O MV Hondius, lar do hantavírus, saiu de Cabo Verde na quarta-feira, 6 de maio, e deverá chegar a Tenerife, no arquipélago espanhol das Canárias, no sábado, 9 de maio, onde a evacuação dos passageiros deverá começar na próxima segunda-feira.
Atualmente, 88 passageiros e 59 tripulantes dirigem-se para Tenerife. navio de cruzeiro MV Hondius deverá desembarcar em breve, após várias semanas de ansiedade no mar.
Entre os cinco franceses a bordo está Françoise (nome emprestadoaprox. ed.) vive com medo constante de ser exposto a uma epidemia de hantavírus. “As pessoas não estão em pânico, mas sentimos que isso começa a pesar sobre nós, até porque não sabemos para onde vamos”, preocupa a francesa ao microfone da BFMTV.
Festa de Ushuaia (Argentina) 1º de abril, MV Hondius deveria chegar ao arquipélago de Cabo Verde, na costa da África Ocidental. Mas desde 11 de Abril, três passageiros – um casal holandês e uma mulher alemã – morreram de infecção por hantavírus. Imobilizado devido a riscos sanitários, o navio está fundeado perto do porto da Praia, capital de Cabo Verde, aguardando novas instruções.
Medidas consideradas insuficientes
Segundo Françoise, o capitão do MV Hondius, Jan Dobrogovsld, já recolheu os passageiros do navio diversas vezes desde que foi anunciado o primeiro caso confirmado de hantavírus.
Num vídeo publicado online por Ruhi Cenet, documentarista turco que também viajou no navio de cruzeiro mas já não está a bordo, o capitão pode ser visto a dirigir-se aos passageiros na área de recepção.
“Segundo o médico, não há risco de infecção. Portanto, o navio não corre perigo nesse sentido”, garantiu o capitão no dia 12 de abril, um dia após a morte do primeiro passageiro. O autor do vídeo desembarcou na ilha de Sainte-Hélène no dia 24 de abril.

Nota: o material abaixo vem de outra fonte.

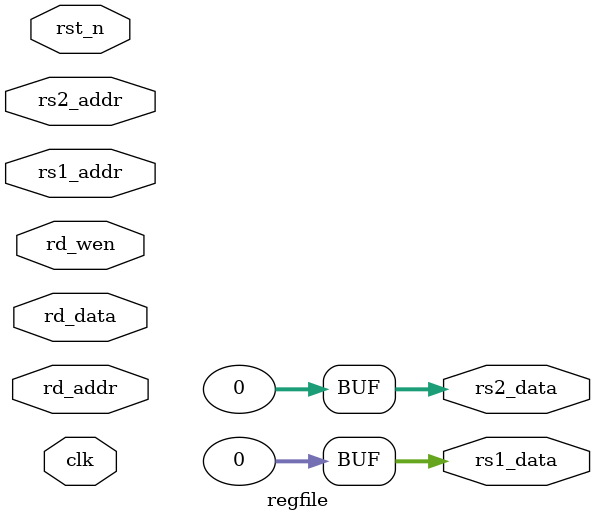
<source format=v>
/**
 * @file regfile.v
 * @brief RISC-V Register File (32 registers, x0 = 0)
 *
 * The register file provides:
 * - 32 general-purpose registers (x0-x31)
 * - x0 is hardwired to 0 (reads always return 0, writes are ignored)
 * - Two read ports (for rs1, rs2)
 * - One write port (for rd)
 * - Synchronous writes, combinational reads
 *
 * This is typically the FIRST module you implement because:
 * - It's simple and self-contained
 * - Easy to test
 * - No dependencies on other modules
 * - Required by almost every instruction
 *
 * @author Custom RISC-V Core Team
 * @date 2025-12-03
 */

module regfile (
    input  wire        clk,
    input  wire        rst_n,

    // Read port 1 (rs1)
    input  wire [4:0]  rs1_addr,   // Register address to read
    output wire [31:0] rs1_data,   // Data read from register

    // Read port 2 (rs2)
    input  wire [4:0]  rs2_addr,   // Register address to read
    output wire [31:0] rs2_data,   // Data read from register

    // Write port (rd)
    input  wire [4:0]  rd_addr,    // Register address to write
    input  wire [31:0] rd_data,    // Data to write
    input  wire        rd_wen      // Write enable (1=write, 0=no write)
);

    //==========================================================================
    // Register Array
    //==========================================================================

    /**
     * Array of 32 registers (x0-x31)
     *
     * IMPORTANT: x0 is special!
     * - Always reads as 0
     * - Writes to x0 are ignored
     *
     * We only need to store x1-x31 (31 registers)
     * x0 is handled specially in the read logic
     */

    reg [31:0] registers [1:31];  // x1 to x31 (x0 not stored)

    //==========================================================================
    // Write Logic (Synchronous)
    //==========================================================================

    /**
     * TODO: Implement write logic
     *
     * On rising edge of clk:
     * - If rd_wen is 1 and rd_addr != 0:
     *   * Write rd_data to registers[rd_addr]
     * - If rd_addr == 0:
     *   * Ignore write (x0 is always 0)
     */

    integer i;
    always @(posedge clk or negedge rst_n) begin
        if (!rst_n) begin
            // Reset all registers to 0
            for (i = 1; i < 32; i = i + 1) begin
                registers[i] <= 32'h0;
            end
        end else begin
            // TODO: Implement write logic here
            // Hint: Check rd_wen and rd_addr
        end
    end

    //==========================================================================
    // Read Logic (Combinational)
    //==========================================================================

    /**
     * TODO: Implement read logic
     *
     * rs1_data should be:
     * - 0 if rs1_addr == 0
     * - registers[rs1_addr] otherwise
     *
     * Same for rs2_data
     */

    assign rs1_data = 32'h0;  // TODO: Implement
    assign rs2_data = 32'h0;  // TODO: Implement

    //==========================================================================
    // IMPLEMENTATION HINTS
    //==========================================================================

    /**
     * WRITE LOGIC HINT:
     *
     * always @(posedge clk or negedge rst_n) begin
     *     if (!rst_n) begin
     *         // Reset
     *     end else if (rd_wen && (rd_addr != 5'd0)) begin
     *         registers[rd_addr] <= rd_data;
     *     end
     * end
     */

    /**
     * READ LOGIC HINT:
     *
     * assign rs1_data = (rs1_addr == 5'd0) ? 32'h0 : registers[rs1_addr];
     * assign rs2_data = (rs2_addr == 5'd0) ? 32'h0 : registers[rs2_addr];
     */

    /**
     * TESTING:
     *
     * 1. Write some values to different registers
     * 2. Read them back and verify
     * 3. Try writing to x0 and verify it stays 0
     * 4. Try reading x0 and verify it returns 0
     *
     * Example testbench:
     *   rd_addr = 5; rd_data = 32'hDEADBEEF; rd_wen = 1; // Write to x5
     *   @(posedge clk);
     *   rd_wen = 0;
     *   rs1_addr = 5; // Read x5
     *   // Verify rs1_data == 32'hDEADBEEF
     */

endmodule

</source>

Desde então, algumas medidas foram tomadas a bordo, como o uso obrigatório de máscaras, mas nenhuma restrição foi imposta aos passageiros. “Comemos todos juntos no restaurante. Há distanciamento social, mas só se passaram três dias (…). Comemos de forma escalonada”, diz Françoise, para quem as instruções não são suficientes.

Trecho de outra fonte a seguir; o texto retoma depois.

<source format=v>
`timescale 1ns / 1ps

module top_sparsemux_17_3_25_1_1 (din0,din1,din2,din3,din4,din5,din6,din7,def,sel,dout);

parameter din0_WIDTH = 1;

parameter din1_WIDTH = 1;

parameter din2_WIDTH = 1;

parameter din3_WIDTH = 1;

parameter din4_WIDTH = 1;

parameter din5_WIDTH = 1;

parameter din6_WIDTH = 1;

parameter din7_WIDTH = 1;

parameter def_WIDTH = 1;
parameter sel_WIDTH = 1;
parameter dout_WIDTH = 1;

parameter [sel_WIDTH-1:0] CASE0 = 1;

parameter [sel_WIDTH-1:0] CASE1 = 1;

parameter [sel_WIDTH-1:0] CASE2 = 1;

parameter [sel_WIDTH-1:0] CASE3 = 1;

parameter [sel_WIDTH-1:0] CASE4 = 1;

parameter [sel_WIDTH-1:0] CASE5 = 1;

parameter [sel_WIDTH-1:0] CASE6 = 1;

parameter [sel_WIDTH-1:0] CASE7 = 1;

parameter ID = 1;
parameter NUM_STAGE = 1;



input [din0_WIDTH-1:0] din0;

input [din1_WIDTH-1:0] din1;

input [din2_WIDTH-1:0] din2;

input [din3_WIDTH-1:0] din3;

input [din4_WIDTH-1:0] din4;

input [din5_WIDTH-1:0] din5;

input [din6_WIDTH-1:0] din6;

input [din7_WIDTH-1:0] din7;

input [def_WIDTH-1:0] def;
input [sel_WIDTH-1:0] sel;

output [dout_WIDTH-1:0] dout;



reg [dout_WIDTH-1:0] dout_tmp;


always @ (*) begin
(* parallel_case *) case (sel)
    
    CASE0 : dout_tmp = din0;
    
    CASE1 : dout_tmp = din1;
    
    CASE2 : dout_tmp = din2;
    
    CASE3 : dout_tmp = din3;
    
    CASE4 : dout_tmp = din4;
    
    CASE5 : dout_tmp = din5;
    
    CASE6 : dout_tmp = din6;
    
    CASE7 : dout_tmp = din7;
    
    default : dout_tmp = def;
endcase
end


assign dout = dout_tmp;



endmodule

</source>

No entanto, “aqueles que adoeceram estiveram em contacto com os mortos”, preocupa a francesa.
Apesar do medo da epidemia, as pessoas “fazem o que querem (…). Fizeram um grande churrasco no navio como se nada tivesse acontecido”, insiste ainda Françoise.
Segundo a OMS, o risco é “baixo” para toda a população.

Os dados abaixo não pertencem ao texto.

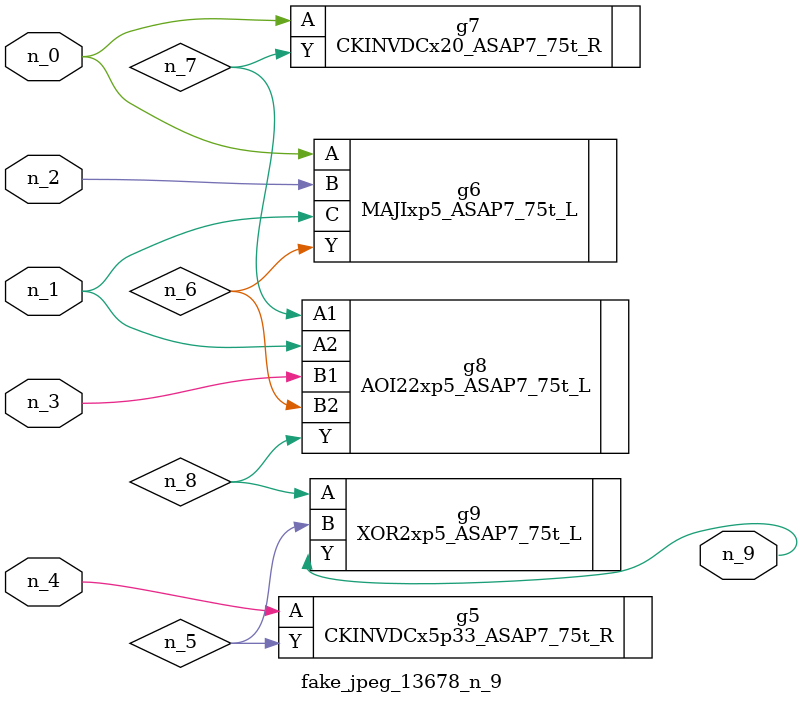
<source format=v>
module fake_jpeg_13678_n_9 (n_3, n_2, n_1, n_0, n_4, n_9);

input n_3;
input n_2;
input n_1;
input n_0;
input n_4;

output n_9;

wire n_8;
wire n_6;
wire n_5;
wire n_7;

CKINVDCx5p33_ASAP7_75t_R g5 ( 
.A(n_4),
.Y(n_5)
);

MAJIxp5_ASAP7_75t_L g6 ( 
.A(n_0),
.B(n_2),
.C(n_1),
.Y(n_6)
);

CKINVDCx20_ASAP7_75t_R g7 ( 
.A(n_0),
.Y(n_7)
);

AOI22xp5_ASAP7_75t_L g8 ( 
.A1(n_7),
.A2(n_1),
.B1(n_3),
.B2(n_6),
.Y(n_8)
);

XOR2xp5_ASAP7_75t_L g9 ( 
.A(n_8),
.B(n_5),
.Y(n_9)
);


endmodule
</source>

Por seu lado, o diretor regional da Organização Mundial da Saúde (OMS) para a Europa, Hans Kluge, concluiu na segunda-feira passada que o “risco para toda a população” continua “baixo”.
“Não há razão para pânico ou impor restrições de viagens”, disse ele.
Ele também confirmou que as infecções por hantavírus são raras, geralmente associadas ao contato com roedores infectados, e “não são facilmente transmitidas entre pessoas”. Até agora, três pessoas morreram desde o início do cruzeiro; segundo a OMS, uma pessoa foi hospitalizada em Joanesburgo, outra em Zurique (Suíça), e três pacientes suspeitos foram evacuados do navio para a Europa.